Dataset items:
·····
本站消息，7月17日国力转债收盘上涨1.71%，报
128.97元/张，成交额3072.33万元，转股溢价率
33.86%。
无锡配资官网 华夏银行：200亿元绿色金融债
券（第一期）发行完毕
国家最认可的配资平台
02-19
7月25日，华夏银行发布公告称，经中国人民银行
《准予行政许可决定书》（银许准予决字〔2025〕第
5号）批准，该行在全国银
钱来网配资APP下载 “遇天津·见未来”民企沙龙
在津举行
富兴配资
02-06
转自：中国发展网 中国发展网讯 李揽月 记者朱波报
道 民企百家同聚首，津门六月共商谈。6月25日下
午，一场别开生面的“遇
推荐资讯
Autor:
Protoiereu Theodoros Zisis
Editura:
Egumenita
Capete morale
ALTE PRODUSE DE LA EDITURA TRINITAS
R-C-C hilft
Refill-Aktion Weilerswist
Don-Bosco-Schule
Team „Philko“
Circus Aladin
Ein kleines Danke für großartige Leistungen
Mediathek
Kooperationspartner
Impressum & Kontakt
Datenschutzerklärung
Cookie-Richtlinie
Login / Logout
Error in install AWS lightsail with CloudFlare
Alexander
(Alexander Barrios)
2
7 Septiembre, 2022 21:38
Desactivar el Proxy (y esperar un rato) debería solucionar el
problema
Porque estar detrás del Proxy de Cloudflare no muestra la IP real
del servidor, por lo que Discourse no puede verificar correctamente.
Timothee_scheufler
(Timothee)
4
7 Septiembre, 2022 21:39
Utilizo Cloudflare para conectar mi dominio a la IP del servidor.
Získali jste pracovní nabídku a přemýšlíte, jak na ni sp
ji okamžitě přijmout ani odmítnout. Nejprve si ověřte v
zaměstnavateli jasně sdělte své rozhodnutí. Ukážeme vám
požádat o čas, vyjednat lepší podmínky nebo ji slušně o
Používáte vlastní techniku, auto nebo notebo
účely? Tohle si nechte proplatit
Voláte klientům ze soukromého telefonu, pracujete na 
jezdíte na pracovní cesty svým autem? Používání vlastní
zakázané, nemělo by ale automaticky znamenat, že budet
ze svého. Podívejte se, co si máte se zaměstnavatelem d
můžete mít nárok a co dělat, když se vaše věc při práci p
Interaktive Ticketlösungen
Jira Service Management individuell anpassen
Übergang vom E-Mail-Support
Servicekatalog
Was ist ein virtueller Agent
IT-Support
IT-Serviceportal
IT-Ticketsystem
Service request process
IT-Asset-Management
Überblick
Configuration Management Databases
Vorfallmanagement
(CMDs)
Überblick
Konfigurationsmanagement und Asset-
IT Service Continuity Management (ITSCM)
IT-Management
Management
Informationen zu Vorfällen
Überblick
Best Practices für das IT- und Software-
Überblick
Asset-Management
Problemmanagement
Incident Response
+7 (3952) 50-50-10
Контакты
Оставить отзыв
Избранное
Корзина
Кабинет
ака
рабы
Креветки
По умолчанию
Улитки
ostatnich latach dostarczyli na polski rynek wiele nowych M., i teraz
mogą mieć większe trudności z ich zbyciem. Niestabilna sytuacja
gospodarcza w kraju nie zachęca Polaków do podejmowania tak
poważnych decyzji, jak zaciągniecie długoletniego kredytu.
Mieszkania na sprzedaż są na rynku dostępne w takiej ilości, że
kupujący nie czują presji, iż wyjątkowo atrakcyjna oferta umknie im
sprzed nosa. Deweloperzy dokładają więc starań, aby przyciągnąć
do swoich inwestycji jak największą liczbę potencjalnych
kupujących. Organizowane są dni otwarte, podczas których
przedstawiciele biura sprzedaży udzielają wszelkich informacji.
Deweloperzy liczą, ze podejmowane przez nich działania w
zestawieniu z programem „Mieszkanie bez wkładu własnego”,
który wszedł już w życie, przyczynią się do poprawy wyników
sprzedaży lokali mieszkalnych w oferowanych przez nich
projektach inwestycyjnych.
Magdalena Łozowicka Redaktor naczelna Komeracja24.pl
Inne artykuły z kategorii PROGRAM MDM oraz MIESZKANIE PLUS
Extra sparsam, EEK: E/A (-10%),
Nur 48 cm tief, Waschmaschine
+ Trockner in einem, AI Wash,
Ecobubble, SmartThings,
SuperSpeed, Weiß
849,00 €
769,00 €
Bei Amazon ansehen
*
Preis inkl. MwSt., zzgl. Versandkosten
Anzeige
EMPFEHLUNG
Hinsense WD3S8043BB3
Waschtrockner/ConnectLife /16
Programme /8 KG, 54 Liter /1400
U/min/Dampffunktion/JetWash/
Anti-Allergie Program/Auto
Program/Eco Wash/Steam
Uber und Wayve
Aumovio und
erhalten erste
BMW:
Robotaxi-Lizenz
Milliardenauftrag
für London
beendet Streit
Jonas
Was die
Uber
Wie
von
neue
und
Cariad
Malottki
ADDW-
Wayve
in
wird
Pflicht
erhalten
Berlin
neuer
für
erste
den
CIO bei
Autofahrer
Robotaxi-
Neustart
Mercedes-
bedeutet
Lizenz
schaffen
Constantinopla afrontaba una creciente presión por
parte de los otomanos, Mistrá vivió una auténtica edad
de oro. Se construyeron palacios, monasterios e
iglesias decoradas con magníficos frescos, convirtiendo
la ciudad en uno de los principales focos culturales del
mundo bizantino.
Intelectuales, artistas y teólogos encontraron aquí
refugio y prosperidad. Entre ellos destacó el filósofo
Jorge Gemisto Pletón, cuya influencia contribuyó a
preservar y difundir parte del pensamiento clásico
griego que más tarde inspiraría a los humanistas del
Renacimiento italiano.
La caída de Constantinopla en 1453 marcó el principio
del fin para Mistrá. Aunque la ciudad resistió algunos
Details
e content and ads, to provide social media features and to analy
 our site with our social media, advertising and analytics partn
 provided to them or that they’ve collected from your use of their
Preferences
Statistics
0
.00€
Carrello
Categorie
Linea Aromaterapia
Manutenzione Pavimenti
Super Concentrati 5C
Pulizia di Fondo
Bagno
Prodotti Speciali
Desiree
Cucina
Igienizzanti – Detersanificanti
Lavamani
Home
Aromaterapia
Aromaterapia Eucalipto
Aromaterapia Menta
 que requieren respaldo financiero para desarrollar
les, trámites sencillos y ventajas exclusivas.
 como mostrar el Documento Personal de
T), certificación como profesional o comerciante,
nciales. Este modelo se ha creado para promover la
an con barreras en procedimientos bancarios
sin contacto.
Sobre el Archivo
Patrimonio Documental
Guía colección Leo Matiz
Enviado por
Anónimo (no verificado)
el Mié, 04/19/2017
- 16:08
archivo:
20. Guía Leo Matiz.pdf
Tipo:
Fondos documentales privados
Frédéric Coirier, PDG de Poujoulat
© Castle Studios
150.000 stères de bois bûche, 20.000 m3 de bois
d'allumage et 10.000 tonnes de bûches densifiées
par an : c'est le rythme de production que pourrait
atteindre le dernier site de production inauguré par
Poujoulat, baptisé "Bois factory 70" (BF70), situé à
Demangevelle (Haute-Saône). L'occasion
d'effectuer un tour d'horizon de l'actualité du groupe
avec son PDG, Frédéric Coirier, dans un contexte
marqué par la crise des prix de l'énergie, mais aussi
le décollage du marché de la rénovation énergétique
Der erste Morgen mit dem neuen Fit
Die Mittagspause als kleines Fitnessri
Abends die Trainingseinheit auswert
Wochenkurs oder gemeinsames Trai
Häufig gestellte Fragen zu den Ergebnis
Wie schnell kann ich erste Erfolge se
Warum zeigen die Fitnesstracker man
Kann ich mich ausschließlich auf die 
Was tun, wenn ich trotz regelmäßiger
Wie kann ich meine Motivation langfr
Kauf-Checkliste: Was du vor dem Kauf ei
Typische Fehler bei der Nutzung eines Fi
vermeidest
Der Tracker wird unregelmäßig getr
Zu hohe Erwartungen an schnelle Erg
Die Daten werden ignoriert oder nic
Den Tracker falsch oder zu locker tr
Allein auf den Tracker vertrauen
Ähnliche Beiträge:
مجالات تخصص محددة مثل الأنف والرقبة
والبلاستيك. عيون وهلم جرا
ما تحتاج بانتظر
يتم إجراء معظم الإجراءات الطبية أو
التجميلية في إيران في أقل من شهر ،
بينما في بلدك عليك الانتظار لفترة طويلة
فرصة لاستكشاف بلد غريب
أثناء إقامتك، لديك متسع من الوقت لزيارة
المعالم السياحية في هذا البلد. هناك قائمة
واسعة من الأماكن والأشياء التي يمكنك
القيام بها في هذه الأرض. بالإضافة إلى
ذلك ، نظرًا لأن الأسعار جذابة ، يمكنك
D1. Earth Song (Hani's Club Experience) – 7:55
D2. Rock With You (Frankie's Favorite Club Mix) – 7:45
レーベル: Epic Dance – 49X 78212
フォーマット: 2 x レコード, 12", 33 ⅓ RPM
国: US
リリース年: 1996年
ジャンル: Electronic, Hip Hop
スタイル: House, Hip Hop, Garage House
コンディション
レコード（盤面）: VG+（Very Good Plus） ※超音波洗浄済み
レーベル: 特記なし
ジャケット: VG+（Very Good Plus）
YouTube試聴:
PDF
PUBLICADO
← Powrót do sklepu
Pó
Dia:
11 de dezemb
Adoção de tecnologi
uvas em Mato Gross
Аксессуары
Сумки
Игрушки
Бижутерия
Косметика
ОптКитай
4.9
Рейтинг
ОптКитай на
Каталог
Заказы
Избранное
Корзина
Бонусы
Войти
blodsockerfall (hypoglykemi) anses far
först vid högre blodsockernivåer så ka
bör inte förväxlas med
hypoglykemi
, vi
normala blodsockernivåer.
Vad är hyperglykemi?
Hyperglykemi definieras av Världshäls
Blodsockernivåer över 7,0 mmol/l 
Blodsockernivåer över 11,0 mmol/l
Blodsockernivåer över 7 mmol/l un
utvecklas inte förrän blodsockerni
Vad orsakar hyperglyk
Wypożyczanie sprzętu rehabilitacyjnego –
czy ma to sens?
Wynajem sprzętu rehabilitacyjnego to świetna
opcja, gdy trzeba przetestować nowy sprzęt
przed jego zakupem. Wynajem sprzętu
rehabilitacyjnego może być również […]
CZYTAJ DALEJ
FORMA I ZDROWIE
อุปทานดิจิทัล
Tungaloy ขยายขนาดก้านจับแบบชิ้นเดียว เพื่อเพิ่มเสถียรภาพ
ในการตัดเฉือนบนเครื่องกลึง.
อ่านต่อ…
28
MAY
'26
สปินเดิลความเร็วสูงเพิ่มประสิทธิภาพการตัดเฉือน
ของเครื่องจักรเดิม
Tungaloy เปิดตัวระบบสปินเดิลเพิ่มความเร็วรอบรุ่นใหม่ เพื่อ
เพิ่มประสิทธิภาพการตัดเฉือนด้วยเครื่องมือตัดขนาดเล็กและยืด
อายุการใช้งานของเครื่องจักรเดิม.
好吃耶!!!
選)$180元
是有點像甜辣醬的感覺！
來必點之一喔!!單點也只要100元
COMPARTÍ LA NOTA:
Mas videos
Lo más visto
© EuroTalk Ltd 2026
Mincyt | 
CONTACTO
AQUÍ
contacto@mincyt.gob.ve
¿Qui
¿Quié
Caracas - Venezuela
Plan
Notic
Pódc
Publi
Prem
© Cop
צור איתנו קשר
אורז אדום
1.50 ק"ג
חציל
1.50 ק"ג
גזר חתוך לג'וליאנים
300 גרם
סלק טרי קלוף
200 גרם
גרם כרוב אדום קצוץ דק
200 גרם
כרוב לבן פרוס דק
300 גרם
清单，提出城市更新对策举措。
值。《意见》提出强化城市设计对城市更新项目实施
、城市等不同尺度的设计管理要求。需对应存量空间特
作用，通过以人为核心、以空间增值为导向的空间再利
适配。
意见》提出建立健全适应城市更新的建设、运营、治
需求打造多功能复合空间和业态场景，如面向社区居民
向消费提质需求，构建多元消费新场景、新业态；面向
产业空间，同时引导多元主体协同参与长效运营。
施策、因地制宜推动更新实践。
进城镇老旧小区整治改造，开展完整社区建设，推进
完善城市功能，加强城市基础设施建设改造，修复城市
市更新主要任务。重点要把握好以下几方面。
·····
GOAL OF THE EXERCISE: Starting at the top of the data above, repeat every line exactly until the line containing "Circus Aladin" has been given, then stop.

WRITTEN SOLUTION:
本站消息，7月17日国力转债收盘上涨1.71%，报
128.97元/张，成交额3072.33万元，转股溢价率
33.86%。
无锡配资官网 华夏银行：200亿元绿色金融债
券（第一期）发行完毕
国家最认可的配资平台
02-19
7月25日，华夏银行发布公告称，经中国人民银行
《准予行政许可决定书》（银许准予决字〔2025〕第
5号）批准，该行在全国银
钱来网配资APP下载 “遇天津·见未来”民企沙龙
在津举行
富兴配资
02-06
转自：中国发展网 中国发展网讯 李揽月 记者朱波报
道 民企百家同聚首，津门六月共商谈。6月25日下
午，一场别开生面的“遇
推荐资讯
Autor:
Protoiereu Theodoros Zisis
Editura:
Egumenita
Capete morale
ALTE PRODUSE DE LA EDITURA TRINITAS
R-C-C hilft
Refill-Aktion Weilerswist
Don-Bosco-Schule
Team „Philko“
Circus Aladin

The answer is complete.